# EXERCISE OBJECTIVE:
An image-free reproduction of the data below is needed: print it exactly.

# RECORD EXTRACTS:
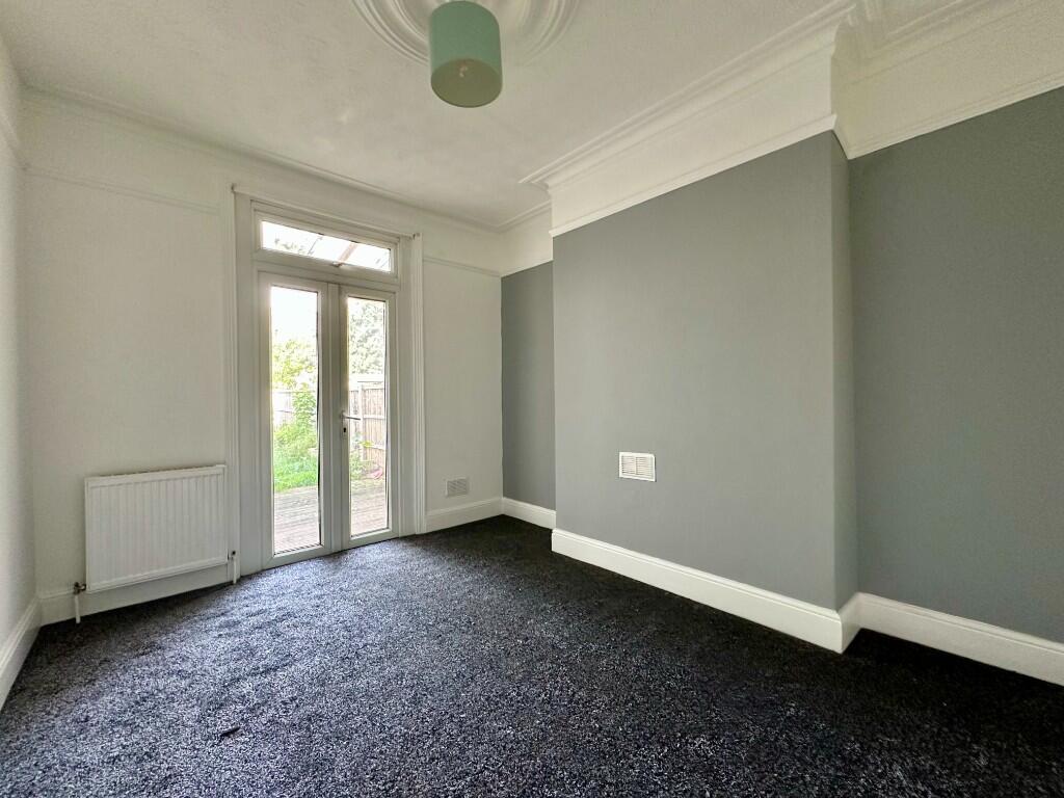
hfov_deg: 102.1
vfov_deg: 85.7
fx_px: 430
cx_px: 532
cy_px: 399
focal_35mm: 14
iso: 320
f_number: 2.2
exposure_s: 1/93
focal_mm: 2.22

# RESULT OF THIS TASK:
hfov_deg: 102.1
vfov_deg: 85.7
fx_px: 430
cx_px: 532
cy_px: 399
focal_35mm: 14
iso: 320
f_number: 2.2
exposure_s: 1/93
focal_mm: 2.22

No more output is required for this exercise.